すべての花へそして君へ②


 完全に墓穴を掘ってしまったカナデくんは、頭を抱えながらしゃがみ込んでしまった。


「大丈夫だカナデくん。わたしよりもツバサくんの方が的確なアドバイスができるよ。保証する」

「どうせならマイク使って大声で叫んでみろよ。ちょっとはスッキリするぞ」

「これのどこがいいアドバイス!? ホールでわざわざ悩み叫んでも虚しいだけだから!」


「……ていうかなんで二人してまだこんなところにいるの。キサちゃんたち下にいるんじゃないの?」ぜえぜえと突っ込み疲れたカナデくんは、息を整えてから高めのステージに手を突いてひょいっと軽々わたしの隣に座る。


「紀紗たちとはさっき擦れ違った。ここにいるのは……」

「気分!」

「だってさ」

「気分、ね」


 けれど、彼は口にすることを躊躇っているのか、じっと押し黙っていた。やっぱり、言いづらいのだろうか。

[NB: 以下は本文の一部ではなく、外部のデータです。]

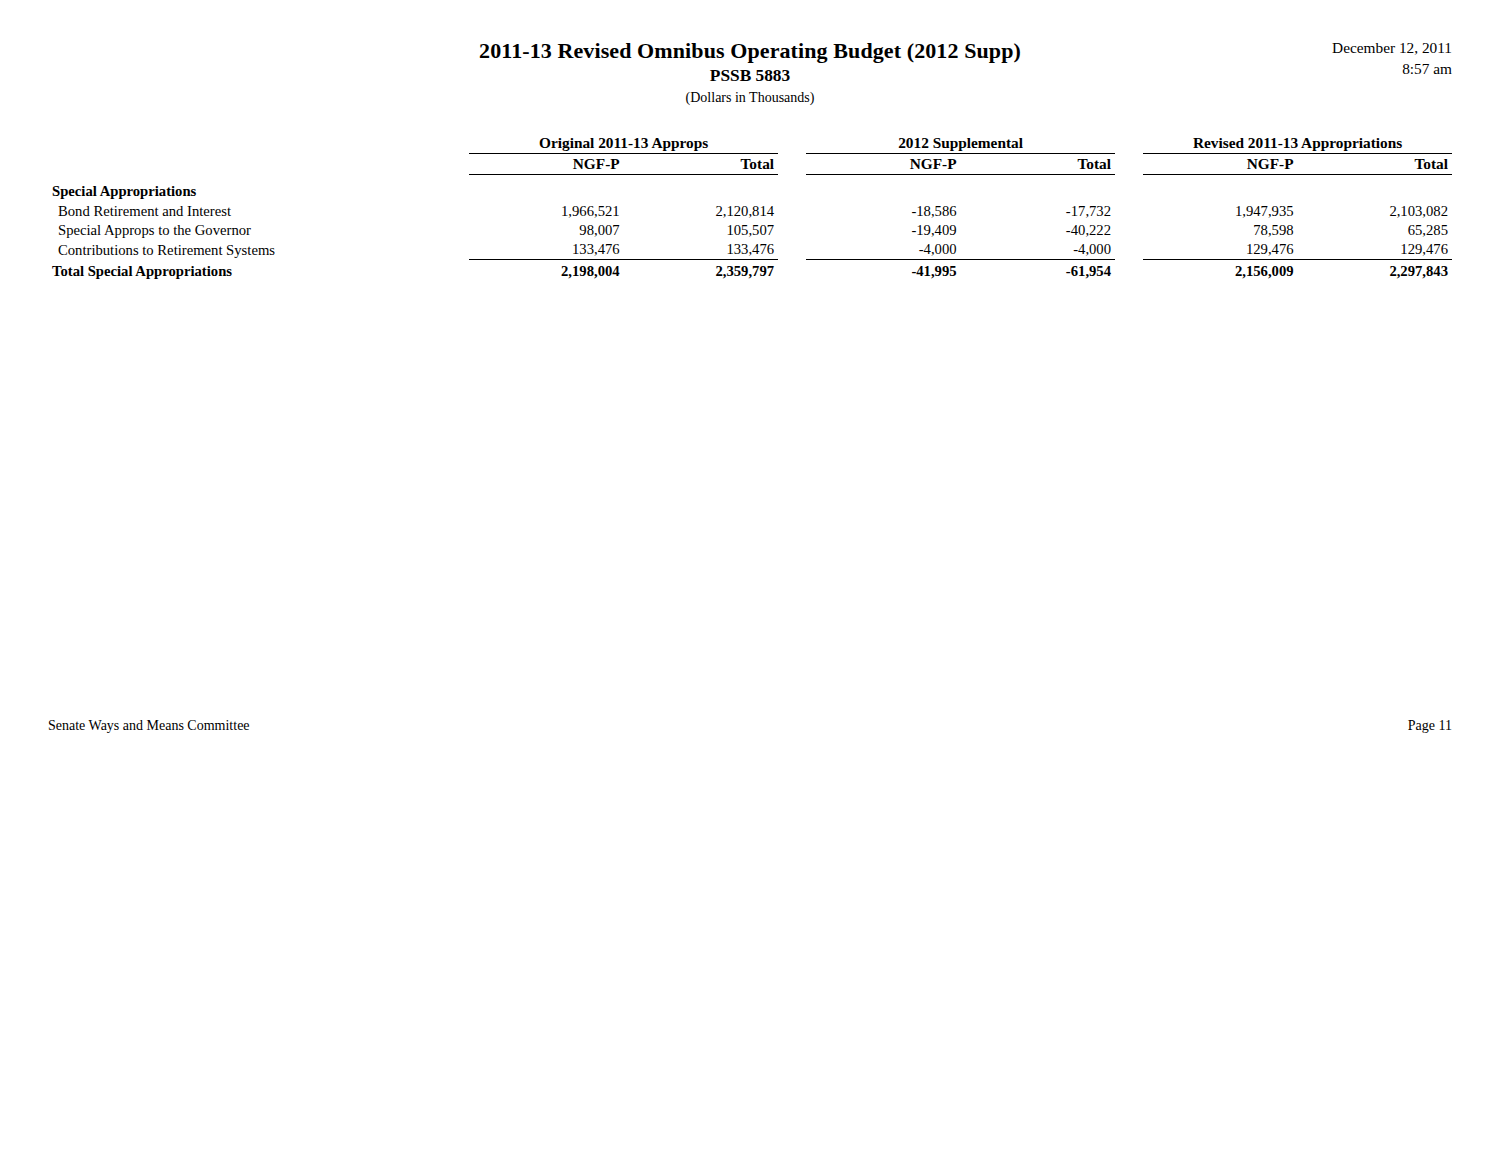December 12, 2011
8:57 am
2011-13 Revised Omnibus Operating Budget (2012 Supp)
PSSB 5883
(Dollars in Thousands)
| | Original 2011-13 Approps | | 2012 Supplemental | | Revised 2011-13 Appropriations |
| --- | --- | --- | --- | --- | --- |
| | NGF-P | Total | | NGF-P | Total | | NGF-P | Total |
| Special Appropriations |
| Bond Retirement and Interest | 1,966,521 | 2,120,814 | | -18,586 | -17,732 | | 1,947,935 | 2,103,082 |
| Special Approps to the Governor | 98,007 | 105,507 | | -19,409 | -40,222 | | 78,598 | 65,285 |
| Contributions to Retirement Systems | 133,476 | 133,476 | | -4,000 | -4,000 | | 129,476 | 129,476 |
| Total Special Appropriations | 2,198,004 | 2,359,797 | | -41,995 | -61,954 | | 2,156,009 | 2,297,843 |
Senate Ways and Means Committee Page 11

「相談相手にツバサくんは一番適任だよ。太鼓判押すよ。口は堅いし全部を聞こうとはしないし欲しい言葉はくれるし、でもたまに核心つかれてあいたたたた……ってなるけど」

「上げてから落とすのやめろよ」

「え? 全部褒め言葉なのに」

「……あっそ」

「照れてる。珍しいね」

「ちょっ、あんま見てくんな」

「えー」

「……あの。相談、いいですか」

「「あ。どうぞどうぞ」」


 目の据わったカナデくんはため息を落としたあと、すっと目線を下げて「……これ」とわたしたちにスマホ画面を見せてくる。
 そこには、ある子との連絡のやりとりが映っていた。……いや、映っているはずだった。
 けれどあったのは、送信した彼のメッセージのみ。相手からの連絡もなければ〈既読〉の文字すらついていない。


「……柚子?」

「ん。そう」

「……ああ、それで相談ね」


 それだけですべてを悟ったツバサくんは、画面を覗き込みながら考え込むようにそっと顎に手を添えていた。
 けれど、わたしは経験値不足。これだけですべてを悟ることはできないので、ここから彼が何を相談したいのか、はっきり言葉にしてもらうことに。


「……たぶん、避けられてる」

「思いつく理由は?」


 スマホが壊れたのかもしれない――そんなことを一瞬思ったけれど、彼のメッセージはわたしたちが一緒にデザートバイキングに行ったときよりも前から、既読になってはいなかった。
 そして……彼女はあのとき、スマホの着信に少なからず驚いていた。時間も、確かこのくらいだった。